Stars: James McAvoy, Imogen Poots, Jamie Bell, Eddie Marsan, Joanne Froggatt, Jim Broadbent, Emun Elliott, Shirley Henderson, Kate Dickie, Pollyanna McIntosh, Martin Compston, Shauna Macdonald, John Sessions, Gary Lewis, David Soul

Director: Jon S Baird

Forty years ago this would have been labelled highly controversial on the heels of such trailblazers as A Clockwork Orange and O Lucky Man. Seen today, it looks, for all its luridly graphic contents, curiously out of date.

Bruce Robertson (a vivid chance of pace for McAvoy) is an alcoholic, coke-snorting, tail-chasing cop (still vaguely bent on promotion from sergeant to inspector) whose life has been on a self-destructive downward spiral since his wife (Macdonald) took their small daughter and left him. Her on-camera observations on their happy sex life may give you a clue as the film's ultimate revelation.

Meanwhile, sessions with an outré psychiatrist (Broadbent) have only left Bruce hooked on pills as well as everything else. Haunted by his failure to save his younger brother from an early grave, Bruce takes out his hatred of life on his fellow officers, all of whom he sees as threats to his imminent promotion.

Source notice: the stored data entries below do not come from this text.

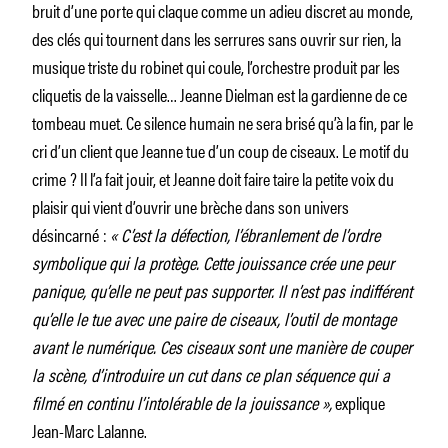
bruit d’une porte qui claque comme un adieu discret au monde,
des clés qui tournent dans les serrures sans ouvrir sur rien, la
musique triste du robinet qui coule, l’orchestre produit par les
cliquetis de la vaisselle… Jeanne Dielman est la gardienne de ce
tombeau muet. Ce silence humain ne sera brisé qu’à la fin, par le
cri d’un client que Jeanne tue d’un coup de ciseaux. Le motif du
crime ? Il l’a fait jouir, et Jeanne doit faire taire la petite voix du
plaisir qui vient d’ouvrir une brèche dans son univers
désincarné :
« C’est la défection, l’ébranlement de l’ordre
symbolique qui la protège. Cette jouissance crée une peur
panique, qu’elle ne peut pas supporter. Il n’est pas indifférent
qu’elle le tue avec une paire de ciseaux, l’outil de montage
avant le numérique. Ces ciseaux sont une manière de couper
la scène, d’introduire un cut dans ce plan séquence qui a
filmé en continu l’intolérable de la jouissance »,
explique
Jean-Marc Lalanne.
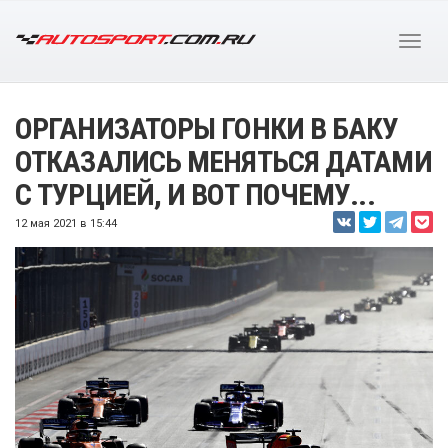
ОРГАНИЗАТОРЫ ГОНКИ В БАКУ
ОТКАЗАЛИСЬ МЕНЯТЬСЯ ДАТАМИ
С ТУРЦИЕЙ, И ВОТ ПОЧЕМУ...
12 мая 2021 в 15:44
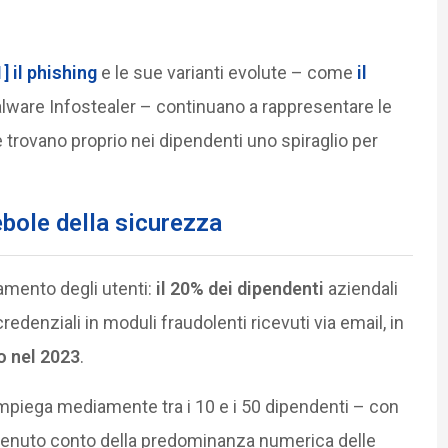
1]
il phishing
e le sue varianti evolute – come
il
alware Infostealer – continuano a rappresentare le
e trovano proprio nei dipendenti uno spiraglio per
bole della sicurezza
tamento degli utenti:
il 20% dei dipendenti
aziendali
edenziali in moduli fraudolenti ricevuti via email, in
o nel 2023
.
impiega mediamente tra i 10 e i 50 dipendenti – con
 tenuto conto della predominanza numerica delle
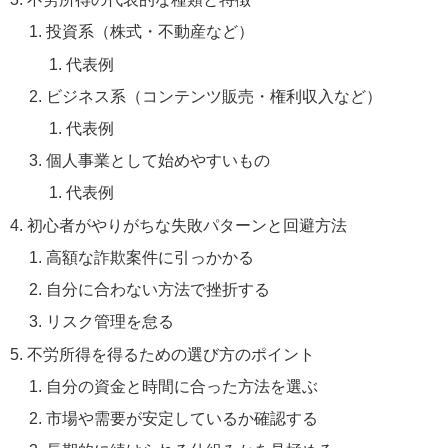
投資系（株式・不動産など）
代表例
ビジネス系（コンテンツ販売・権利収入など）
代表例
個人事業として始めやすいもの
代表例
初心者がやりがちな失敗パターンと回避方法
高額な詐欺案件に引っかかる
自分に合わない方法で挫折する
リスク管理を怠る
不労所得を得るための選び方のポイント
自分の資金と時間に合った方法を選ぶ
市場や需要が安定しているか確認する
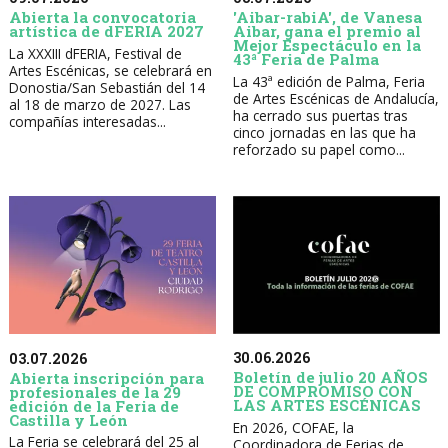
Abierta la convocatoria
'Aibar-rabiA', de Vanesa
artística de dFERIA 2027
Aibar, gana el premio al
Mejor Espectáculo en la
La XXXIII dFERIA, Festival de
43ª Feria de Palma
Artes Escénicas, se celebrará en
La 43ª edición de Palma, Feria
Donostia/San Sebastián del 14
de Artes Escénicas de Andalucía,
al 18 de marzo de 2027. Las
ha cerrado sus puertas tras
compañías interesadas...
cinco jornadas en las que ha
reforzado su papel como...
30.06.2026
03.07.2026
Boletín de julio 20 AÑOS
Abierta inscripción para
DE COMPROMISO CON
profesionales de la 29
LAS ARTES ESCÉNICAS
edición de la Feria de
Castilla y León
En 2026, COFAE, la
La Feria se celebrará del 25 al
Coordinadora de Ferias de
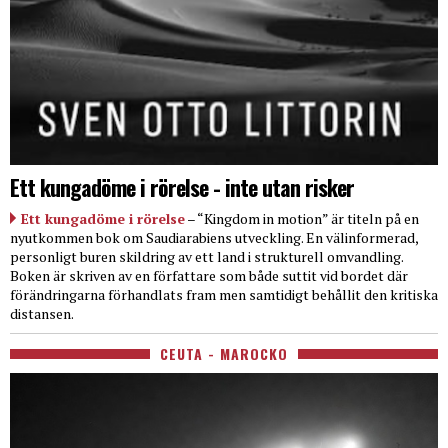
Ett kungadöme i rörelse - inte utan risker
Ett kungadöme i rörelse
– “Kingdom in motion” är titeln på en
nyutkommen bok om Saudiarabiens utveckling. En välinformerad,
personligt buren skildring av ett land i strukturell omvandling.
Boken är skriven av en författare som både suttit vid bordet där
förändringarna förhandlats fram men samtidigt behållit den kritiska
distansen.
CEUTA - MAROCKO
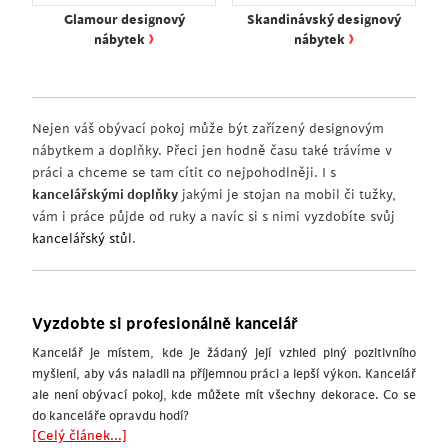
Glamour designový
Skandinávský designový
›
›
nábytek
nábytek
Nejen váš obývací pokoj může být zařízený designovým
nábytkem a doplňky. Přeci jen hodně času také trávíme v
práci a chceme se tam cítit co nejpohodlněji. I s
kancelářskými doplňky
jakými je stojan na mobil či tužky,
vám i práce půjde od ruky a navíc si s nimi vyzdobíte svůj
kancelářský stůl
.
Vyzdobte si profesionálně kancelář
Kancelář je místem, kde je žádaný její vzhled plný pozitivního
myšlení, aby vás naladil na příjemnou práci a lepší výkon. Kancelář
ale není obývací pokoj, kde můžete mít všechny dekorace. Co se
do kanceláře opravdu hodí?
[Celý článek...]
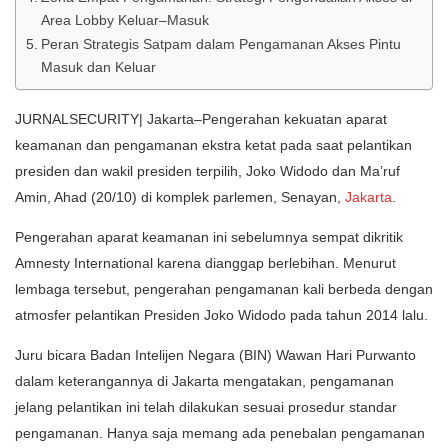
Area Lobby Keluar–Masuk
Peran Strategis Satpam dalam Pengamanan Akses Pintu
Masuk dan Keluar
JURNALSECURITY| Jakarta–Pengerahan kekuatan aparat
keamanan dan pengamanan ekstra ketat pada saat pelantikan
presiden dan wakil presiden terpilih, Joko Widodo dan Ma’ruf
Amin, Ahad (20/10) di komplek parlemen, Senayan,
Jakarta
.
Pengerahan aparat keamanan ini sebelumnya sempat dikritik
Amnesty International karena dianggap berlebihan. Menurut
lembaga tersebut, pengerahan pengamanan kali berbeda dengan
atmosfer pelantikan Presiden Joko Widodo pada tahun 2014 lalu.
Juru bicara Badan Intelijen Negara (BIN) Wawan Hari Purwanto
dalam keterangannya di Jakarta mengatakan, pengamanan
jelang pelantikan ini telah dilakukan sesuai prosedur standar
pengamanan. Hanya saja memang ada penebalan pengamanan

In his less lucid moments, when not introducing his younger partner (Bell) to drugs and alcohol, he is 'seeing' people with grotesque animal heads on.

A trip to Hamburg with the richest member (Marsan) of their 'guild' ends only in a drunken, coke-fuelled stupor. In between, Bruce makes obscene phone calls to Marsan's breathy wife (Henderson), planning to throw the blame on his hapless friend.

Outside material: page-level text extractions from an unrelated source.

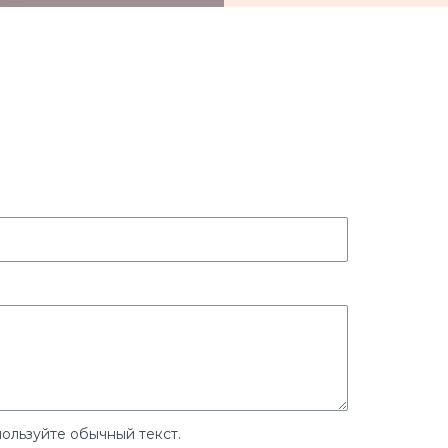
ользуйте обычный текст.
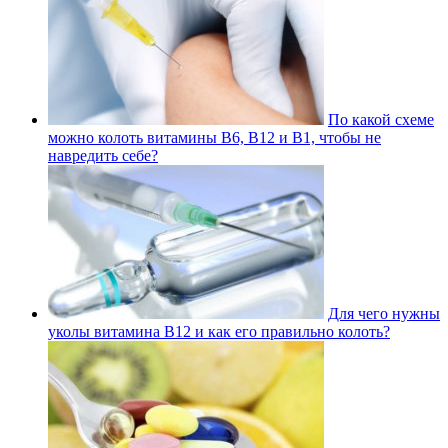
По какой схеме
можно колоть витамины В6, В12 и В1, чтобы не
навредить себе?
Для чего нужны
уколы витамина В12 и как его правильно колоть?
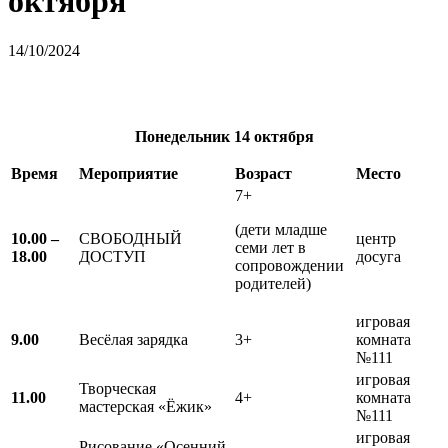
октября
14/10/2024
Понедельник
14 октября
Время
Мероприятие
Возраст
Место
7+
(дети младше
10.00 –
СВОБОДНЫЙ
центр
семи лет в
18.00
ДОСТУП
досуга
сопровождении
родителей)
игровая
9.00
Весёлая зарядка
3+
комната
№111
игровая
Творческая
11.00
4+
комната
мастерская «Ёжик»
№111
игровая
Рисование «Осенний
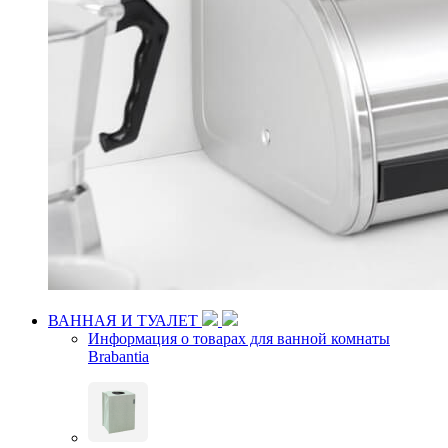
ВАННАЯ И ТУАЛЕТ
Информация о товарах для ванной комнаты
Brabantia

This man's an in-your-face, out-of-control, vicious misfit, only one of many dislikeable characters in the film, the one exception being widowed Mary (Downton Abbey's Froggatt) who may or may not be Bruce's salvation.

Events here are heightened to the point of a psychedelic surrealism not seen in the cinema for many years. Much spittle is expended in the cause of violent confrontation, with other bodily fluids equally distributed in confrontations of other kinds. Although dubiously cast, McAvoy gives it his all as the pathetic Bruce, venomously spitting out the X-rated dialogue; indeed if our 'swearing' ratings ran to five, this would be the film to get top marks.

David Quinlan

UK 2013. UK Distributor: Lionsgate. Colour by Kodak.
98 minutes. Widescreen. UK certificate: 18.

Guidance ratings (out of 3): Sex/nudity 3, Violence/Horror 2, Drugs 3, Swearing 3.